Steve refers to epigenetics as a problem, but I’m not clear why. The discovery of epigenetic effects showed that the interaction between genetic expression and the environment is even more complex than was previously thought, but that doesn’t make genetic-environmental interaction intractably complex. Because of their emergent constraints and affordances, entities at each level of abstraction are bounded; they operate within limits and behave according to patterns determined by those constraints and affordances. So epigenetic factors don’t mean that human behavior and adaptability are infinitely variable; patterns will emerge from the variability.

Determinism

Steve also says “But the tool we can most effectively use to explore [the brain] is language and behaviour. While we may map these activities on to the brain in some form the sheer flexibility of processing means we can never be deterministic about what parts of the brain do what particular activity.”

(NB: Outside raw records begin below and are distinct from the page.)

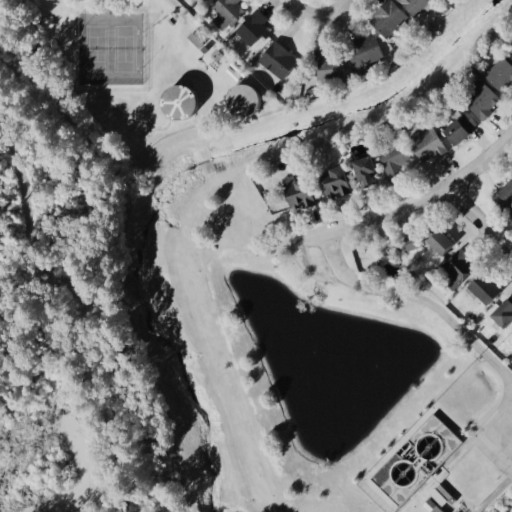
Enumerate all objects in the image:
road: (333, 12)
building: (227, 13)
road: (300, 13)
building: (389, 18)
building: (254, 28)
park: (87, 39)
building: (365, 53)
building: (279, 60)
building: (330, 63)
building: (501, 74)
building: (483, 100)
building: (181, 101)
building: (462, 128)
building: (429, 145)
building: (395, 159)
building: (366, 170)
building: (337, 182)
building: (299, 192)
building: (506, 192)
road: (411, 207)
building: (511, 212)
road: (481, 221)
building: (441, 242)
building: (412, 243)
building: (486, 288)
building: (504, 313)
road: (446, 320)
road: (228, 350)
building: (441, 495)
building: (432, 506)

I think Steve’s making two assumptions here. First, using language and behavior to explore the brain might be most useful to him in his work as a psychologist. But they might not be so useful to an occupational therapist working with a child with mobility problems or a brain surgeon trying to remove a tumour. Those people might find knowing how the brain’s primary motor cortex functions quite useful.

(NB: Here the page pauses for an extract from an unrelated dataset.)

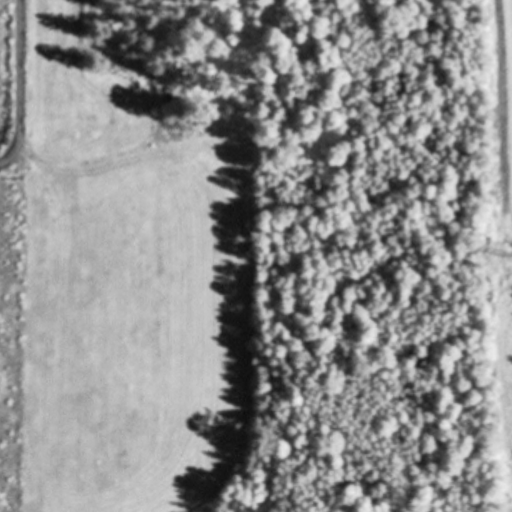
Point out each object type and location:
road: (19, 87)
road: (500, 112)
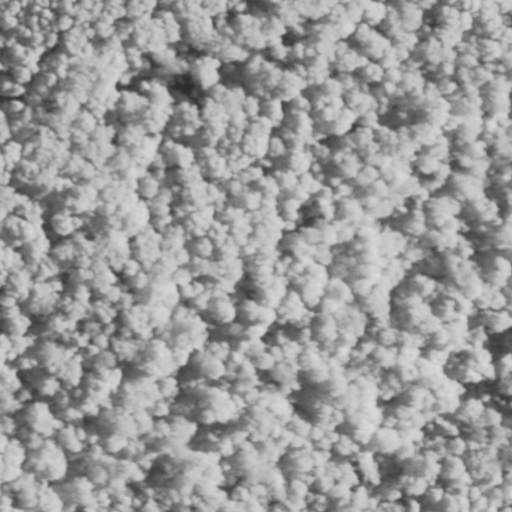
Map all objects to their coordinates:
road: (494, 505)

I think the second assumption is that looking at lower levels of abstraction to try and figure out how the brain works is deterministic. I don’t think it is. It’s just figuring out how the brain works at lower levels of abstraction. Higher levels of abstraction, such as language and behavior are to an extent determined by what happens at lower levels, but their constraints, affordances and emergent properties limit what goes on within different levels, rather than determine what goes on within them.


Reference

Harré, R & Moghaddam, FM (2012)’Psychoneurology:The Program’ in Psychology for the Third Millennium: Integrating Cultural and Neuroscience Perspectives,SAGE.